- **Required work**
Instruction for the data below: set down exactly the lines from the line with "Okay, so, but that's still 150 bucks." to the line with "Yeah, you need to breathe in.", inclusive, and no others.

═════ Source material ═════

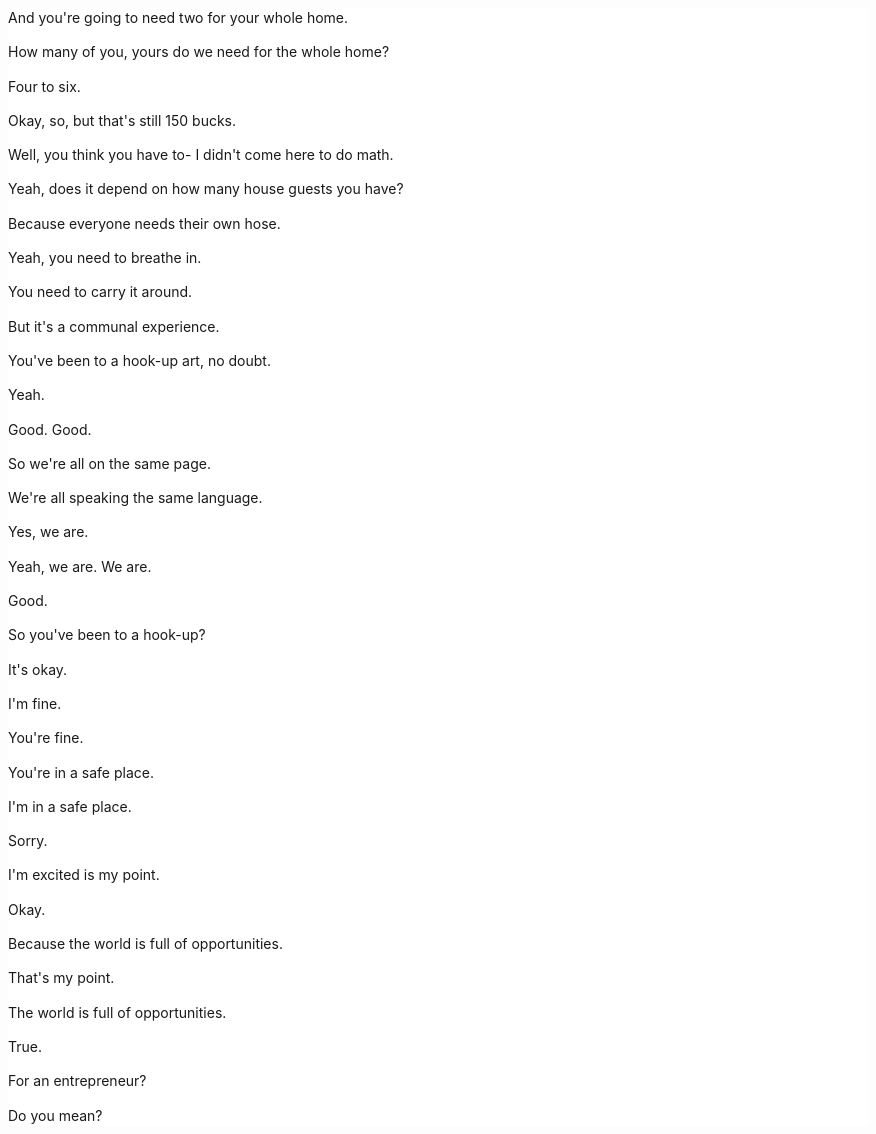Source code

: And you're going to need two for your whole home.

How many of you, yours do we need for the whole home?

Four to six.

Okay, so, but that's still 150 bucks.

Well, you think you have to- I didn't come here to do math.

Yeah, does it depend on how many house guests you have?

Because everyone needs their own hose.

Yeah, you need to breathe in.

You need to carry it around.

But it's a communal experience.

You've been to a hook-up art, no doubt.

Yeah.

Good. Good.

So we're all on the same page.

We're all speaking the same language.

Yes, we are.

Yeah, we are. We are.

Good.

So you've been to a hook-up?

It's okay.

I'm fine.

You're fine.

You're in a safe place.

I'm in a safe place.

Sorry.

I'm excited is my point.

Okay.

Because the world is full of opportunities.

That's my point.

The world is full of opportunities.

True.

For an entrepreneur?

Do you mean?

═════
═════ Source material ═════

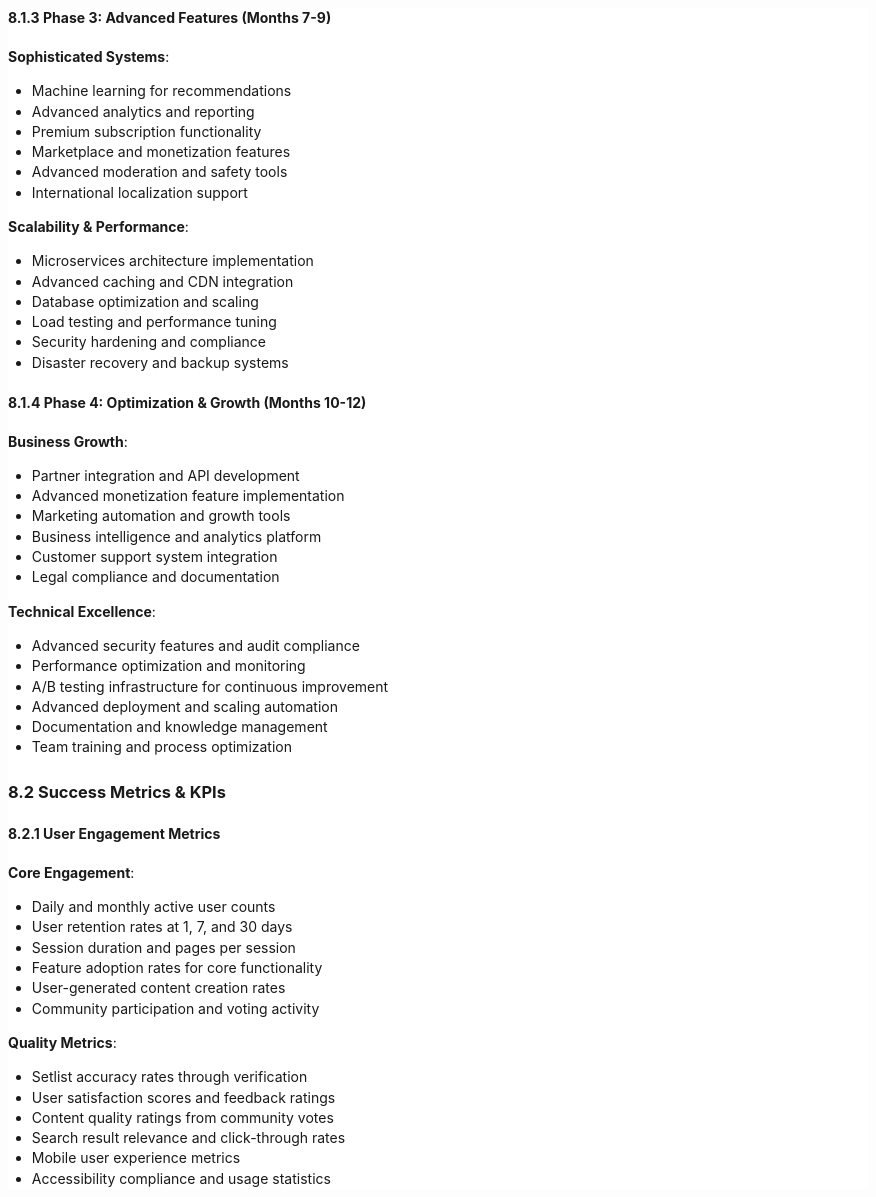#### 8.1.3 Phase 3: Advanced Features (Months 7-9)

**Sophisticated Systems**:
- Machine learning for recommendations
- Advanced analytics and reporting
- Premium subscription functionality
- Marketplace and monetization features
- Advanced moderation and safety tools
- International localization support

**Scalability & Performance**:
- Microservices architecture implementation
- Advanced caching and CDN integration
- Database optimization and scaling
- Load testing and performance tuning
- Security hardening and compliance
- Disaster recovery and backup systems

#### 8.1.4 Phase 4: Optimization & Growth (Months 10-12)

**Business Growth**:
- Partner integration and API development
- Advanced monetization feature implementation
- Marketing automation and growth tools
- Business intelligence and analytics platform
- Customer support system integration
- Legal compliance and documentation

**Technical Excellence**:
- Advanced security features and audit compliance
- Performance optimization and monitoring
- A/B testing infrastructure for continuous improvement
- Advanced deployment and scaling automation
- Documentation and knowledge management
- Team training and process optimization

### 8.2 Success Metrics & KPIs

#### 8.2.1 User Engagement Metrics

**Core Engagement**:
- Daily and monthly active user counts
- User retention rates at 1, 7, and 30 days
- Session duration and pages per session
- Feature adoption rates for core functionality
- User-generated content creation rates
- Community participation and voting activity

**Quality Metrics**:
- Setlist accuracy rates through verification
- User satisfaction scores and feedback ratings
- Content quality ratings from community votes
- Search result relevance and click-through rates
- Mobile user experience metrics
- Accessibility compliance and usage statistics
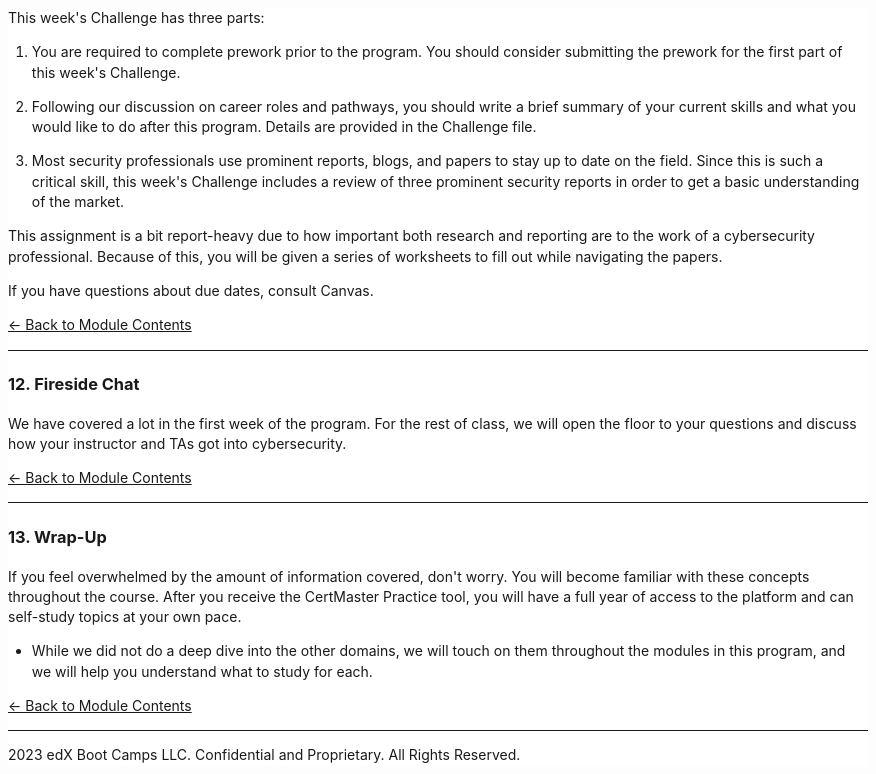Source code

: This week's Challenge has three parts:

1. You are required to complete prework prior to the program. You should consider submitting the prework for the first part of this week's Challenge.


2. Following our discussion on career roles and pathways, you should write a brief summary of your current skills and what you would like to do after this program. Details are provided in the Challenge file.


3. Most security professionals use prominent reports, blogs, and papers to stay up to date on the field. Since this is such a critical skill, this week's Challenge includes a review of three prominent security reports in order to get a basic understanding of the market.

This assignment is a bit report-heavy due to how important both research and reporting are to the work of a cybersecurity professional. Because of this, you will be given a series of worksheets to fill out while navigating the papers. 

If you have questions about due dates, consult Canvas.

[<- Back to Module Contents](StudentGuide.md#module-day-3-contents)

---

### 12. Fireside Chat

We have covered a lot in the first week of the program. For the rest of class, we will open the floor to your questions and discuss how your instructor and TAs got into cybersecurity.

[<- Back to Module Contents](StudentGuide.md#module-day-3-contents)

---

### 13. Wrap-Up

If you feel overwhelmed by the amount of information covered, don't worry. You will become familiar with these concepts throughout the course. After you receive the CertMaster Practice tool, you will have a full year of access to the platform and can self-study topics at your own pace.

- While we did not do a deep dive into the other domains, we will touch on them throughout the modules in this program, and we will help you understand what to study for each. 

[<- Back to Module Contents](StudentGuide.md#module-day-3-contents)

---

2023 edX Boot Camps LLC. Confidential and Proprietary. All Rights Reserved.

═════

- **Task answer**
Okay, so, but that's still 150 bucks.

Well, you think you have to- I didn't come here to do math.

Yeah, does it depend on how many house guests you have?

Because everyone needs their own hose.

Yeah, you need to breathe in.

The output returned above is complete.